Task instructions –
How many lines in the rows below contain the string "country"? Case counts. Reply with the number only.

Excerpted data –

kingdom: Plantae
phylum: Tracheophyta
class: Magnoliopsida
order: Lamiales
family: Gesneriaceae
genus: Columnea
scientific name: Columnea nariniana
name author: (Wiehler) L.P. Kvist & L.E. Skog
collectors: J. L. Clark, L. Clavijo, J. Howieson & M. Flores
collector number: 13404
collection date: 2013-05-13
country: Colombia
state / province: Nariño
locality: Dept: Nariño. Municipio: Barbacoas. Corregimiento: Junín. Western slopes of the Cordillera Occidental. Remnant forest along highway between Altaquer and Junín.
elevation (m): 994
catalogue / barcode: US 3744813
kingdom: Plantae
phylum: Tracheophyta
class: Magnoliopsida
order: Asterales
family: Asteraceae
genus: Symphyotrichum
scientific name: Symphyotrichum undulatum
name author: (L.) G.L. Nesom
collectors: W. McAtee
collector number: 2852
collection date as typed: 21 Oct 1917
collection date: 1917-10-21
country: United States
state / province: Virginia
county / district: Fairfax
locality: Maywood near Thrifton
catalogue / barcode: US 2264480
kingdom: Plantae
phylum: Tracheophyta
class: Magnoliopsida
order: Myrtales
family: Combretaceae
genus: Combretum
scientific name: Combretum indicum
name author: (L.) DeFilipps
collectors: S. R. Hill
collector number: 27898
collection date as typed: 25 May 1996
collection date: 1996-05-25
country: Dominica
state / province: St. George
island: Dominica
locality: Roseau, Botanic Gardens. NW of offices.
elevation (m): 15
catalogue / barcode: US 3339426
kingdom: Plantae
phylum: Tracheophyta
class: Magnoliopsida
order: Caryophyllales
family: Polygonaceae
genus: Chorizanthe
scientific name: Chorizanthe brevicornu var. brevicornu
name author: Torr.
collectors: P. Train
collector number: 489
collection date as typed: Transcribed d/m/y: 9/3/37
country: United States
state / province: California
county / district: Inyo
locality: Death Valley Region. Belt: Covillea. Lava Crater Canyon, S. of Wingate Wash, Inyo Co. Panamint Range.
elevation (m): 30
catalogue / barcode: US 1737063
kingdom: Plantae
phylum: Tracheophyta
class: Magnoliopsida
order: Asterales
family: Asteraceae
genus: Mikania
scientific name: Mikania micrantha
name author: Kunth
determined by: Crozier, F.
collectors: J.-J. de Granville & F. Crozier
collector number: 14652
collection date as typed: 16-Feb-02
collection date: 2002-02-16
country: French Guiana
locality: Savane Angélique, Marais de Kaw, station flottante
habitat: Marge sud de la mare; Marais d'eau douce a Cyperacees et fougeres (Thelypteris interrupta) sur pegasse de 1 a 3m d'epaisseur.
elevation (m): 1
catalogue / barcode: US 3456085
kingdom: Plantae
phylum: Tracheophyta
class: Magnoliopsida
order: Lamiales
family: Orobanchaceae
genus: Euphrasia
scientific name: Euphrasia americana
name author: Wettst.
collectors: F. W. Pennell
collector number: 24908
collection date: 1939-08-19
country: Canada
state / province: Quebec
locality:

Exercise output –
6